Segment Start: Provided data

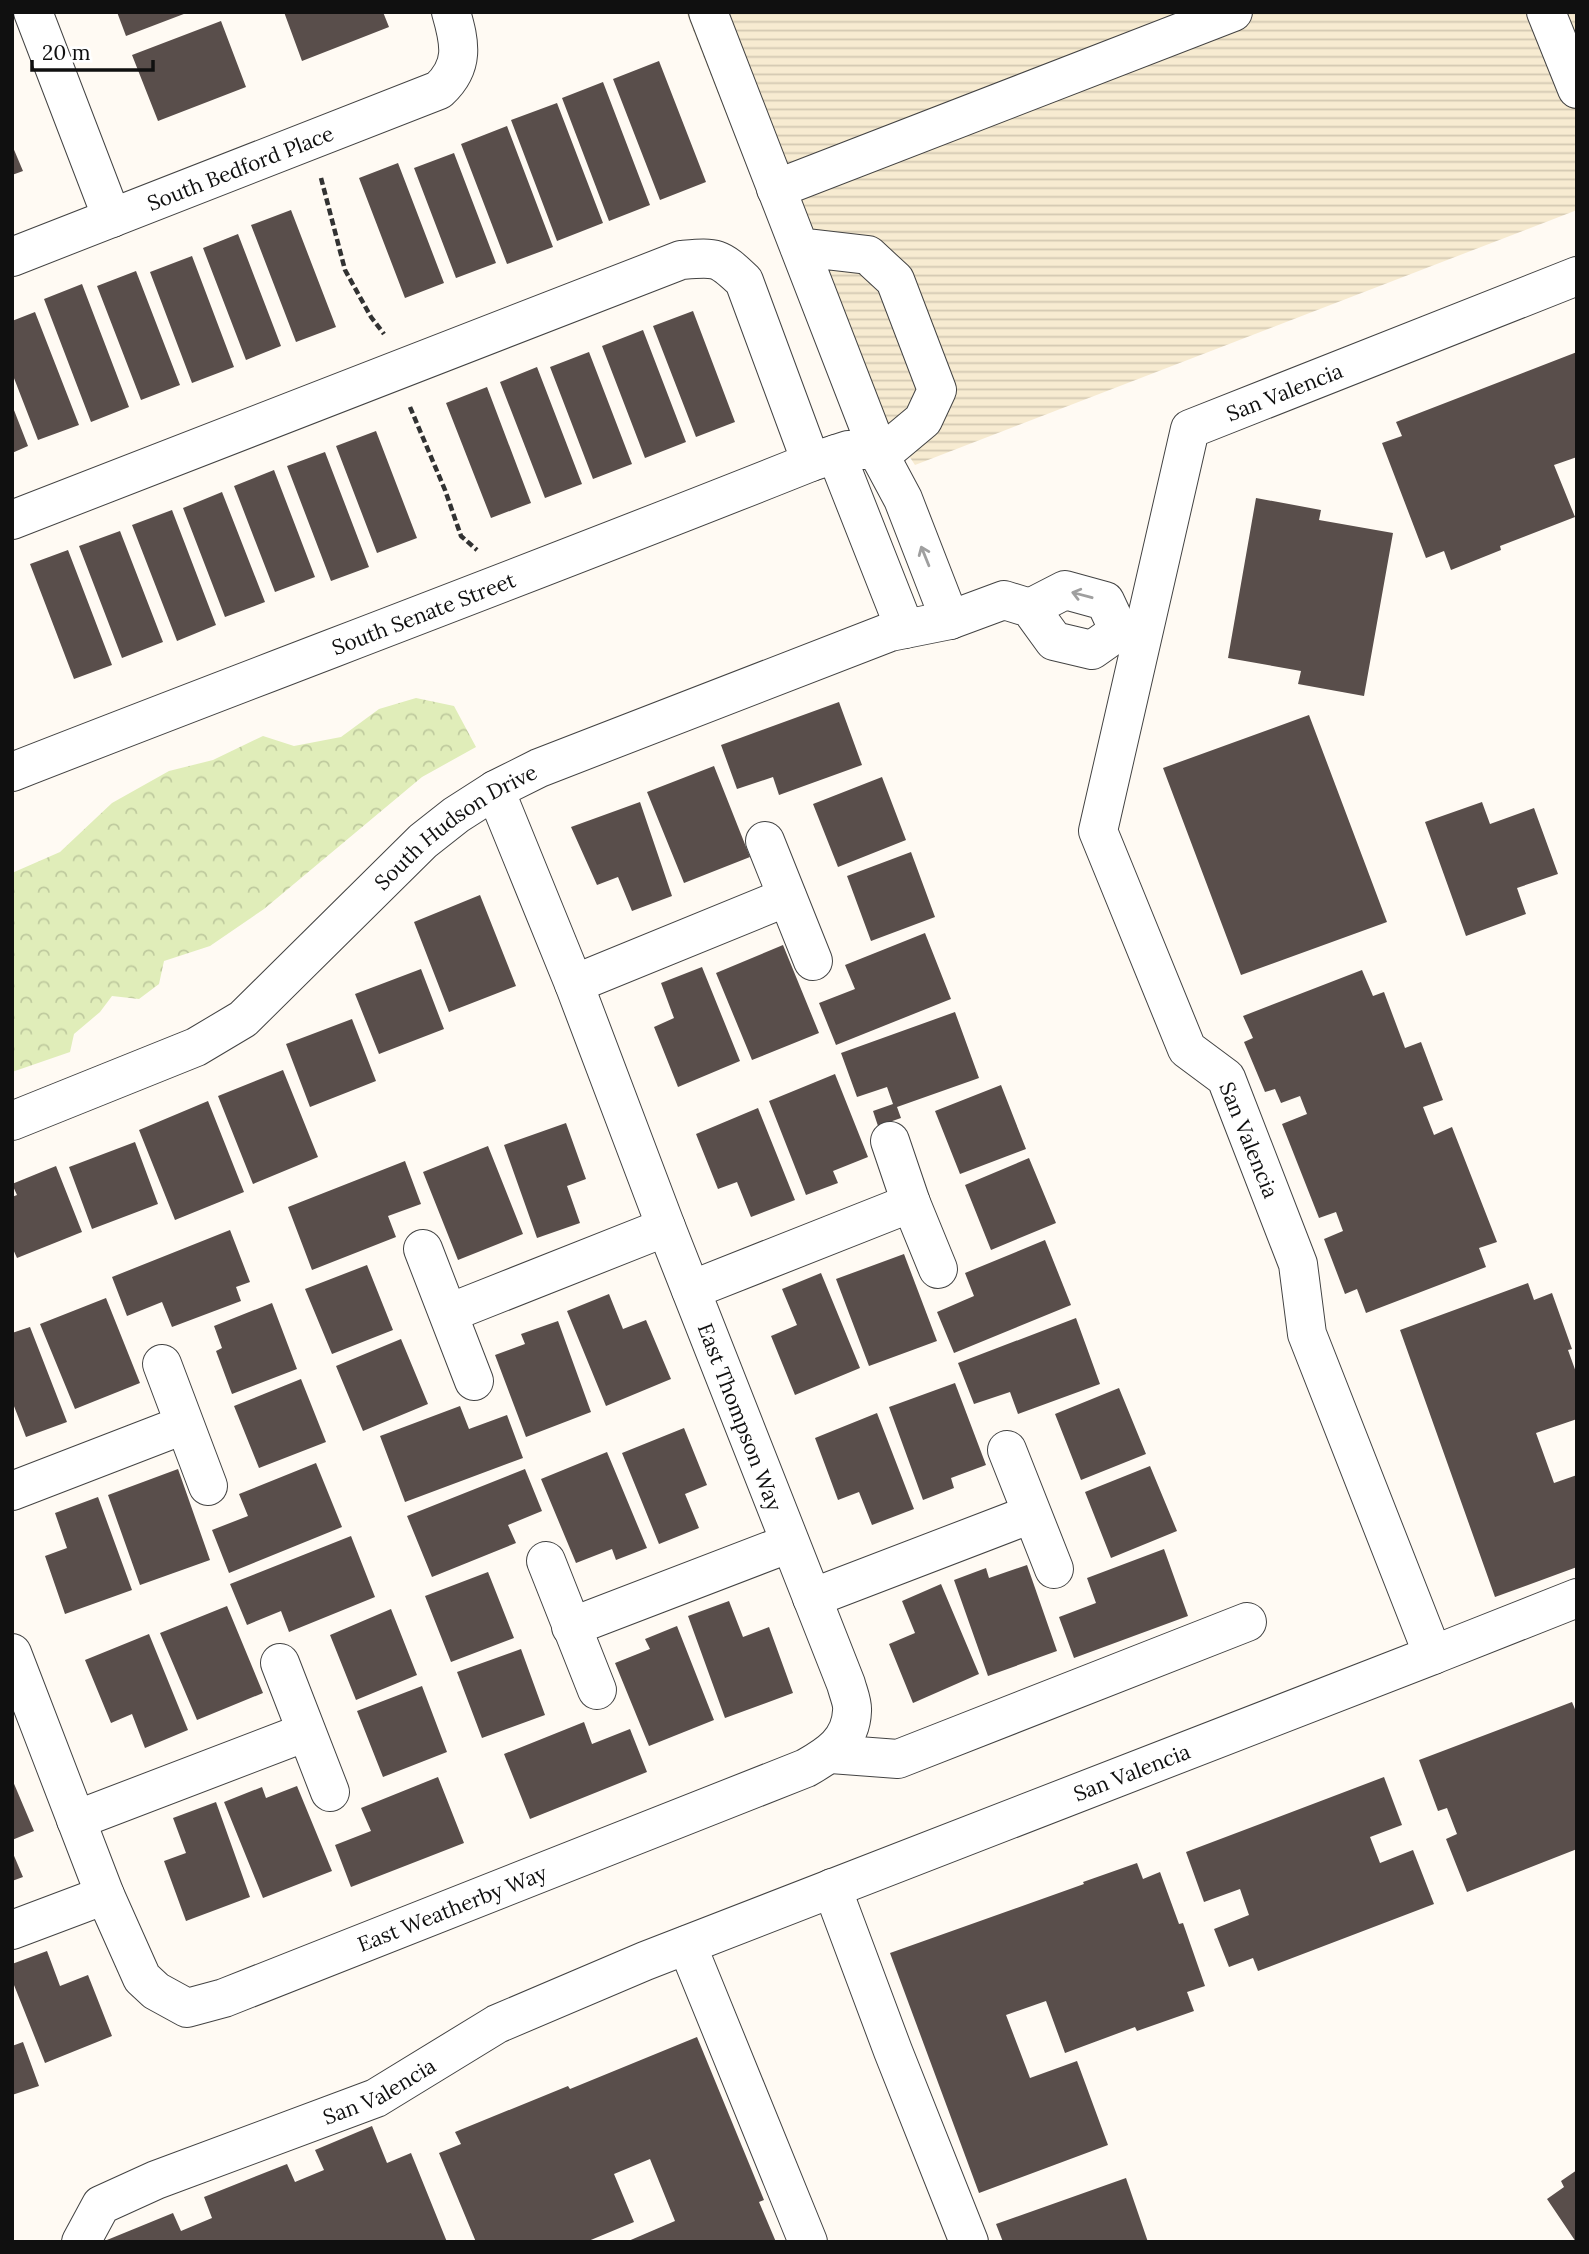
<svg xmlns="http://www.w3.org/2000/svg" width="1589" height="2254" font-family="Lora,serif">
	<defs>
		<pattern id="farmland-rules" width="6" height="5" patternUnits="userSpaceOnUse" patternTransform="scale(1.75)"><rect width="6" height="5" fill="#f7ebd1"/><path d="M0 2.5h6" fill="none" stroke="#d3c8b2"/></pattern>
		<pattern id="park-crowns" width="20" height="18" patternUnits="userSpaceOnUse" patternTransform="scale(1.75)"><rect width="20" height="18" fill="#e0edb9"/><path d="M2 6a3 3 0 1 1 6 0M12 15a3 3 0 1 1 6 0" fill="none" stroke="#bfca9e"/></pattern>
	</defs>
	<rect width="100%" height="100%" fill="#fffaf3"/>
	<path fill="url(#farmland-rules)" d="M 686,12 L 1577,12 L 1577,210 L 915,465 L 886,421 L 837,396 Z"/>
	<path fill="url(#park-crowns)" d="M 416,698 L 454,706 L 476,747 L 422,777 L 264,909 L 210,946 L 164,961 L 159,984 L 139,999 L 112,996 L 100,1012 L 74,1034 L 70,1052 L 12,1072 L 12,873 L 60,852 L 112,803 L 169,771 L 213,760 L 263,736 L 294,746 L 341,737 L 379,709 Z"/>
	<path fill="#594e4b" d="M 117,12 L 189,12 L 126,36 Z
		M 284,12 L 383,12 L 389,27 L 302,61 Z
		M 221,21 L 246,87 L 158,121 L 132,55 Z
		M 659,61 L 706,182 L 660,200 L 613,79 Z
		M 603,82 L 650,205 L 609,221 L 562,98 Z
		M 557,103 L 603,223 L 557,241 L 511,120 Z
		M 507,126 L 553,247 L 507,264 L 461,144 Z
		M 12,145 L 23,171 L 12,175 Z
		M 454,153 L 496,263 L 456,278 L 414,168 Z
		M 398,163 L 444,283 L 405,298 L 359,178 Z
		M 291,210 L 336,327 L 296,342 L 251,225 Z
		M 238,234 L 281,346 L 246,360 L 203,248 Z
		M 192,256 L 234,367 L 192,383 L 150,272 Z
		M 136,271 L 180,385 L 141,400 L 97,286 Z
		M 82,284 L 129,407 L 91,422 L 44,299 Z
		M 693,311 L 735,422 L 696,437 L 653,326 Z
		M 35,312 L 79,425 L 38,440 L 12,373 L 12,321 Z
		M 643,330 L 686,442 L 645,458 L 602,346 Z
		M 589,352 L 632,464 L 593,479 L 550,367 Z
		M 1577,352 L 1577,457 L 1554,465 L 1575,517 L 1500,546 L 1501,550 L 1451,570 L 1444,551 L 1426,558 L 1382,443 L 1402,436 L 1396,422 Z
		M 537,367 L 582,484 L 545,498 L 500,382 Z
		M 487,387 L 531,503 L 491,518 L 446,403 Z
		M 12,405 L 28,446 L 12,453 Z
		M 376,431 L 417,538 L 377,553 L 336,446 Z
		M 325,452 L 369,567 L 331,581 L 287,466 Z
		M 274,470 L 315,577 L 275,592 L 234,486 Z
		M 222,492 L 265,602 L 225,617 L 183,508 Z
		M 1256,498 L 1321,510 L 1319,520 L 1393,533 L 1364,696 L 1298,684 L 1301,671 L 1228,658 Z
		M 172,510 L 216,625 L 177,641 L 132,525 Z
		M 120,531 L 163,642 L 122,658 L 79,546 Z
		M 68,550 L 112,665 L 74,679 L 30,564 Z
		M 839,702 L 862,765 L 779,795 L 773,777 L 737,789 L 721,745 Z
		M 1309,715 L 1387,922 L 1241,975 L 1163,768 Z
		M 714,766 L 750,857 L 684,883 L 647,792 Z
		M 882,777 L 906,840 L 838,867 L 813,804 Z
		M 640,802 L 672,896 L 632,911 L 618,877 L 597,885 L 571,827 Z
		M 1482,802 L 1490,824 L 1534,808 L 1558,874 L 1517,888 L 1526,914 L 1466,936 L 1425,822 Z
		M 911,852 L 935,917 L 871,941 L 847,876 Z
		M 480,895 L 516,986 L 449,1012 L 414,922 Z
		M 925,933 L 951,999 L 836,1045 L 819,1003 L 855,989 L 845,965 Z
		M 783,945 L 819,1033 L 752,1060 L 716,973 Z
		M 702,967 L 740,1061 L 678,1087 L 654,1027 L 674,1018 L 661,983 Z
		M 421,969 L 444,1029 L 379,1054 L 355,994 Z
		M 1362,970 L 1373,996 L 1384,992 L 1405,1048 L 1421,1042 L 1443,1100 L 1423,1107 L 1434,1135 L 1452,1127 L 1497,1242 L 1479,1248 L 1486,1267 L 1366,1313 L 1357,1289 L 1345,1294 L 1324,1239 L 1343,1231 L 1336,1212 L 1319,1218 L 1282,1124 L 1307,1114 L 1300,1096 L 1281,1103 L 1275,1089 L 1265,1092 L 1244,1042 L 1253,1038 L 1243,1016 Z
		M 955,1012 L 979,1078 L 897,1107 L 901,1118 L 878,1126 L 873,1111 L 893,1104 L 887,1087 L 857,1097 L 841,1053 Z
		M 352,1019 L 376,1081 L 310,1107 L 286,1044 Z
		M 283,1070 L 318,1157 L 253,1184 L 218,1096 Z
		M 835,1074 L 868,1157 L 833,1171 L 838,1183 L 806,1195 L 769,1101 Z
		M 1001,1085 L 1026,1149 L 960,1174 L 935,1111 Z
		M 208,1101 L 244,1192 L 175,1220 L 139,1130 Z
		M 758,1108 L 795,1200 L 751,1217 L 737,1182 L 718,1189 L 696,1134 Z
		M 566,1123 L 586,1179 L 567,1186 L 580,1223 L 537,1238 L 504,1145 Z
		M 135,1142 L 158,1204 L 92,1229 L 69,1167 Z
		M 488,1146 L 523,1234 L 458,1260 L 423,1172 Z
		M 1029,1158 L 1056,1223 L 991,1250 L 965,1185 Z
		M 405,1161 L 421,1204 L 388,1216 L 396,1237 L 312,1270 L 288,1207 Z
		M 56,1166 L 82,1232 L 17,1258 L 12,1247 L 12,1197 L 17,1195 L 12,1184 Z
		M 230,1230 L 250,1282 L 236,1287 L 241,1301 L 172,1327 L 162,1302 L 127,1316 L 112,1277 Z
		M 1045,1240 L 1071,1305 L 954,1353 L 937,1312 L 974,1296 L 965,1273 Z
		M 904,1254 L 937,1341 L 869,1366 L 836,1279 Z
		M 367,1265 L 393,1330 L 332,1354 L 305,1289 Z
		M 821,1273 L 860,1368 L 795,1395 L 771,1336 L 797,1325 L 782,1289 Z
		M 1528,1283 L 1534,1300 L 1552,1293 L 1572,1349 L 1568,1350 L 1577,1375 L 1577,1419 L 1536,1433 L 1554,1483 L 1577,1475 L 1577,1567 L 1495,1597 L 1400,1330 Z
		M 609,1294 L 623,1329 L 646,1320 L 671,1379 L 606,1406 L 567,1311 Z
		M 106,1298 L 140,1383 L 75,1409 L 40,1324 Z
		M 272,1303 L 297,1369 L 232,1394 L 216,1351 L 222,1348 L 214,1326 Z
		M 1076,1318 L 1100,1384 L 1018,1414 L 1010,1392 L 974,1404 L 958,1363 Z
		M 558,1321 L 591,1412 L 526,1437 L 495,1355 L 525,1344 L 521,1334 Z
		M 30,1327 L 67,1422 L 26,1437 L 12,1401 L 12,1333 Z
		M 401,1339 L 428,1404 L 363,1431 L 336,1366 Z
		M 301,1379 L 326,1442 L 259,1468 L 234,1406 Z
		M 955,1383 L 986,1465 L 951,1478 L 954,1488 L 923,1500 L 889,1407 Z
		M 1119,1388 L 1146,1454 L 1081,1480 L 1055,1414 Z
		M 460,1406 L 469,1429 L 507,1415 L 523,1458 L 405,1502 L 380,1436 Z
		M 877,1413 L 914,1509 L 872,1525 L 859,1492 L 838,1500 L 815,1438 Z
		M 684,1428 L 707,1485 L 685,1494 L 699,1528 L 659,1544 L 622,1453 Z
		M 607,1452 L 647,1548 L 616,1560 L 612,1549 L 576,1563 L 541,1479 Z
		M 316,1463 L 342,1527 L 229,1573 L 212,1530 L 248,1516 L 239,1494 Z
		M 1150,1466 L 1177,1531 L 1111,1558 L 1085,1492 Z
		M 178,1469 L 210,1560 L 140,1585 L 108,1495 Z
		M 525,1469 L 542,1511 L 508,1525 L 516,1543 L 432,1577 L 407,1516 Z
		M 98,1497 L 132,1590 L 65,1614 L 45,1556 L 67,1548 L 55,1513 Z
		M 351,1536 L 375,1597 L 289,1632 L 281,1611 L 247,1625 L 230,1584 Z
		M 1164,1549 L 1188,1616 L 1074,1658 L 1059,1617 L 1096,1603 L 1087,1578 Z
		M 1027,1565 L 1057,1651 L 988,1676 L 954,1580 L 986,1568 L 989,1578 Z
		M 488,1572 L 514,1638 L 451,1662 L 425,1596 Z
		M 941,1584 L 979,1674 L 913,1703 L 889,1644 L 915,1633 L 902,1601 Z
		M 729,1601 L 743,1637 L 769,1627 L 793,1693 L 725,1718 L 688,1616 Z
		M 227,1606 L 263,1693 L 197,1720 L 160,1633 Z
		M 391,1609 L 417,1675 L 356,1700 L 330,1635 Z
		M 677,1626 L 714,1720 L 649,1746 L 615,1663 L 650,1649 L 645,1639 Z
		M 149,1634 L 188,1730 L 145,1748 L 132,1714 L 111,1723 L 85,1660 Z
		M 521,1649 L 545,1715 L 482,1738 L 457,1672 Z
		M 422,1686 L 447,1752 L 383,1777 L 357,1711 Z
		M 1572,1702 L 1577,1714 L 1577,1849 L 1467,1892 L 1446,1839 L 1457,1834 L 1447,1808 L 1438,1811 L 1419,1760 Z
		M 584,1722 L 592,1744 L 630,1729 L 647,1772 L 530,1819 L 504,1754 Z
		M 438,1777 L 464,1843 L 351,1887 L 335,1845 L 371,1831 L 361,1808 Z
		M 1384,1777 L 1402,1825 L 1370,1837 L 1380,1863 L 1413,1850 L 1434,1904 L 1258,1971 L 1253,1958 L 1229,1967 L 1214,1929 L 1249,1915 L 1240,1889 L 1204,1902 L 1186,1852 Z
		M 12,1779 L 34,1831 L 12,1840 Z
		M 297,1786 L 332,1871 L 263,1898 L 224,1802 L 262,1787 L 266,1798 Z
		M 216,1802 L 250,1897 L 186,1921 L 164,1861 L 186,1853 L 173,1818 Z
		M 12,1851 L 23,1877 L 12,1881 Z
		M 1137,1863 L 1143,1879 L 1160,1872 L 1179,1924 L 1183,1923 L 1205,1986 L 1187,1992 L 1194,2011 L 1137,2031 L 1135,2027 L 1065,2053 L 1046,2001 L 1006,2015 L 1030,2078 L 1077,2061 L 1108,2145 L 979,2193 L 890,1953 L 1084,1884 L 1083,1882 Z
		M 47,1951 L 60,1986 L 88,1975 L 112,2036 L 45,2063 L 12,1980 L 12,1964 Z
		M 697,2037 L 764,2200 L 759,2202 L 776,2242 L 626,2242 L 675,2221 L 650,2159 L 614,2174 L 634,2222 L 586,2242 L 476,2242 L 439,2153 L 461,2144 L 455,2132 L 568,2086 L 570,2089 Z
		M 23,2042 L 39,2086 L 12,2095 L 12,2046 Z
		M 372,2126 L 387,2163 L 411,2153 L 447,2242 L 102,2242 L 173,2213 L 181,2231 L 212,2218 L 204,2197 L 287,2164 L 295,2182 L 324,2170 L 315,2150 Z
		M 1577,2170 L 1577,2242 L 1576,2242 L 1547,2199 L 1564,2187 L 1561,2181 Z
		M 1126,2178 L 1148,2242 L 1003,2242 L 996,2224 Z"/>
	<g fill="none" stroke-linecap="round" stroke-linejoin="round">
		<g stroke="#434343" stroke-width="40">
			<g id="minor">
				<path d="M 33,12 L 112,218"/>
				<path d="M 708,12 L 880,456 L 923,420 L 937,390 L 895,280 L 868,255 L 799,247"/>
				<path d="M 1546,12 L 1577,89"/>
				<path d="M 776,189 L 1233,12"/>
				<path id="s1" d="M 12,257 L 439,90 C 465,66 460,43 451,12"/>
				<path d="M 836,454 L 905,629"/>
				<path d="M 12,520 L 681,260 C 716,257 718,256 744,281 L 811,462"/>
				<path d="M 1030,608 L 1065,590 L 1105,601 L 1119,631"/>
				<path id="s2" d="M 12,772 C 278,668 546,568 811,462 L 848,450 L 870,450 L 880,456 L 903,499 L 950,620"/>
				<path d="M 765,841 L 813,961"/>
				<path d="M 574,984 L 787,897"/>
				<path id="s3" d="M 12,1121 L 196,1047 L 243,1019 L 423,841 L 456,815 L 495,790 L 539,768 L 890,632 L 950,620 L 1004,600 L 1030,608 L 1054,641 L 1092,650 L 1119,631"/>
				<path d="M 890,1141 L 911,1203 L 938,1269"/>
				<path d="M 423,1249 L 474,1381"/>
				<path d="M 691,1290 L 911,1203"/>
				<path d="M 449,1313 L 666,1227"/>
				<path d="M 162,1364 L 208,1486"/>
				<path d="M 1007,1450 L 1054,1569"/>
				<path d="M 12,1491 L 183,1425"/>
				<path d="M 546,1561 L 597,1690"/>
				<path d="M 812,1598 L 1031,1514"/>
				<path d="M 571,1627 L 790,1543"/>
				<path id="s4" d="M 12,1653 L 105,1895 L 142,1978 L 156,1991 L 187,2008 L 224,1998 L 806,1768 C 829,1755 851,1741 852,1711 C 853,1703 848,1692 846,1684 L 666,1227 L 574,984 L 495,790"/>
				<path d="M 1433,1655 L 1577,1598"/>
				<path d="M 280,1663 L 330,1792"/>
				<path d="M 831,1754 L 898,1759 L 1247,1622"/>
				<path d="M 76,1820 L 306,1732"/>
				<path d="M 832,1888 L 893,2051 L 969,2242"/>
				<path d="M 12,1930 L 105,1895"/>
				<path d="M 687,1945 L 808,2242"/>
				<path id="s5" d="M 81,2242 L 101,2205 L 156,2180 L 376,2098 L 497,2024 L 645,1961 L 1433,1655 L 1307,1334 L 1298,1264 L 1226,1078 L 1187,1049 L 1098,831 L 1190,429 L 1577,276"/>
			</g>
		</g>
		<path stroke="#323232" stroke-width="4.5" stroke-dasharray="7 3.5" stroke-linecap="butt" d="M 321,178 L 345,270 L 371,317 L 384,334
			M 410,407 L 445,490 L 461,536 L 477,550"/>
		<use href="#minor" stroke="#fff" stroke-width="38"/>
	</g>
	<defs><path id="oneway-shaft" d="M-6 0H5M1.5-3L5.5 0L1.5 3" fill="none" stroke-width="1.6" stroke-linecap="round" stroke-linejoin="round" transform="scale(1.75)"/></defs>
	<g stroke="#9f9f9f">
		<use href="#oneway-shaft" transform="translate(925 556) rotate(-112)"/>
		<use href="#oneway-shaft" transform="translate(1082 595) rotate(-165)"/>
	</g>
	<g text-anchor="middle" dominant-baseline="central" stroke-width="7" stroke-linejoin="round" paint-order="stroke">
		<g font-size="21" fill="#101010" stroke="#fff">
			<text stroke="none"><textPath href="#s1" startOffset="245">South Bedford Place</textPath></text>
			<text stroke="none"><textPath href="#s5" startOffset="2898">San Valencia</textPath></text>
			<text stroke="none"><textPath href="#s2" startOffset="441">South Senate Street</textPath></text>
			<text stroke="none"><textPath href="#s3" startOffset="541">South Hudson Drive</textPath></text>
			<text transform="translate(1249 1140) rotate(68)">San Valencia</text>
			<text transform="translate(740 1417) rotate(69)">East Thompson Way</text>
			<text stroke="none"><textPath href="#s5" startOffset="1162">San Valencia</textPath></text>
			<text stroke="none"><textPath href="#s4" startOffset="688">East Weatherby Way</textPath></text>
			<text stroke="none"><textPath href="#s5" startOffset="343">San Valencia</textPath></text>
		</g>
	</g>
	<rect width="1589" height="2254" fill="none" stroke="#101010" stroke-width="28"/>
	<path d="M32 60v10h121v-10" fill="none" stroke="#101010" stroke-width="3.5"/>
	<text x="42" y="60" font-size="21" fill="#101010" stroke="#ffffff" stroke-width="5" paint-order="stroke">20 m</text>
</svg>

Segment End: Provided data

**Assignment:**
Please give only the number of lines above that contain the word "width".

**Task solution:**
12